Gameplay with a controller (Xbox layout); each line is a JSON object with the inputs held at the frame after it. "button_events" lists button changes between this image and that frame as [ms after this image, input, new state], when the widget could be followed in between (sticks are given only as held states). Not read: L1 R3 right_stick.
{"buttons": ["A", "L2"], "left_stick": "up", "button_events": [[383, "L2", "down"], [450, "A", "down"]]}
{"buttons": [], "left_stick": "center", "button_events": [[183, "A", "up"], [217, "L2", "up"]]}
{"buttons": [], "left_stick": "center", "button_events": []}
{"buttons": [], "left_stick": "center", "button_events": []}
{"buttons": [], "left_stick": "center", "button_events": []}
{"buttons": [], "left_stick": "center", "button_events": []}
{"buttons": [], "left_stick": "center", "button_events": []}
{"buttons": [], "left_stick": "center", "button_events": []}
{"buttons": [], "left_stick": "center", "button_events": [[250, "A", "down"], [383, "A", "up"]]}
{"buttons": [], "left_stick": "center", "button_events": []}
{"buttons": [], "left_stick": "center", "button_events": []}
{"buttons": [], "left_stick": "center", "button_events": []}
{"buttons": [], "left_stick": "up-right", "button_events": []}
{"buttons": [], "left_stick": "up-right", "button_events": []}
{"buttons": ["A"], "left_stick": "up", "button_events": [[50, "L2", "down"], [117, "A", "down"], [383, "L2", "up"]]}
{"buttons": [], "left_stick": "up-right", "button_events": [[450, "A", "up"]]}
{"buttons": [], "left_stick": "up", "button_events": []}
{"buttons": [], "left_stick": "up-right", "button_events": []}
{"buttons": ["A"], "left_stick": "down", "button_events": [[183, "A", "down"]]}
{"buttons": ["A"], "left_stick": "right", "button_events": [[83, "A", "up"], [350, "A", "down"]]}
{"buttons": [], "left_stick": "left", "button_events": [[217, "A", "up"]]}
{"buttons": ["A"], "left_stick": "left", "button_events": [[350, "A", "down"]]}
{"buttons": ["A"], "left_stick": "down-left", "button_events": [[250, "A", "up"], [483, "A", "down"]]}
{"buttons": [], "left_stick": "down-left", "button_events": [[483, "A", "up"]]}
+---+
DIRECTIONS FOR THIS TASK - Without leaving anything out, retype the material exactly.

ANSWER SECTION -
Gameplay with a controller (Xbox layout); each line is a JSON object with the inputs held at the frame after it. "button_events" lists button changes between this image and that frame as [ms after this image, input, new state], when the widget could be followed in between (sticks are given only as held states). Not read: L1 R3 right_stick.
{"buttons": ["A", "L2"], "left_stick": "up", "button_events": [[383, "L2", "down"], [450, "A", "down"]]}
{"buttons": [], "left_stick": "center", "button_events": [[183, "A", "up"], [217, "L2", "up"]]}
{"buttons": [], "left_stick": "center", "button_events": []}
{"buttons": [], "left_stick": "center", "button_events": []}
{"buttons": [], "left_stick": "center", "button_events": []}
{"buttons": [], "left_stick": "center", "button_events": []}
{"buttons": [], "left_stick": "center", "button_events": []}
{"buttons": [], "left_stick": "center", "button_events": []}
{"buttons": [], "left_stick": "center", "button_events": [[250, "A", "down"], [383, "A", "up"]]}
{"buttons": [], "left_stick": "center", "button_events": []}
{"buttons": [], "left_stick": "center", "button_events": []}
{"buttons": [], "left_stick": "center", "button_events": []}
{"buttons": [], "left_stick": "up-right", "button_events": []}
{"buttons": [], "left_stick": "up-right", "button_events": []}
{"buttons": ["A"], "left_stick": "up", "button_events": [[50, "L2", "down"], [117, "A", "down"], [383, "L2", "up"]]}
{"buttons": [], "left_stick": "up-right", "button_events": [[450, "A", "up"]]}
{"buttons": [], "left_stick": "up", "button_events": []}
{"buttons": [], "left_stick": "up-right", "button_events": []}
{"buttons": ["A"], "left_stick": "down", "button_events": [[183, "A", "down"]]}
{"buttons": ["A"], "left_stick": "right", "button_events": [[83, "A", "up"], [350, "A", "down"]]}
{"buttons": [], "left_stick": "left", "button_events": [[217, "A", "up"]]}
{"buttons": ["A"], "left_stick": "left", "button_events": [[350, "A", "down"]]}
{"buttons": ["A"], "left_stick": "down-left", "button_events": [[250, "A", "up"], [483, "A", "down"]]}
{"buttons": [], "left_stick": "down-left", "button_events": [[483, "A", "up"]]}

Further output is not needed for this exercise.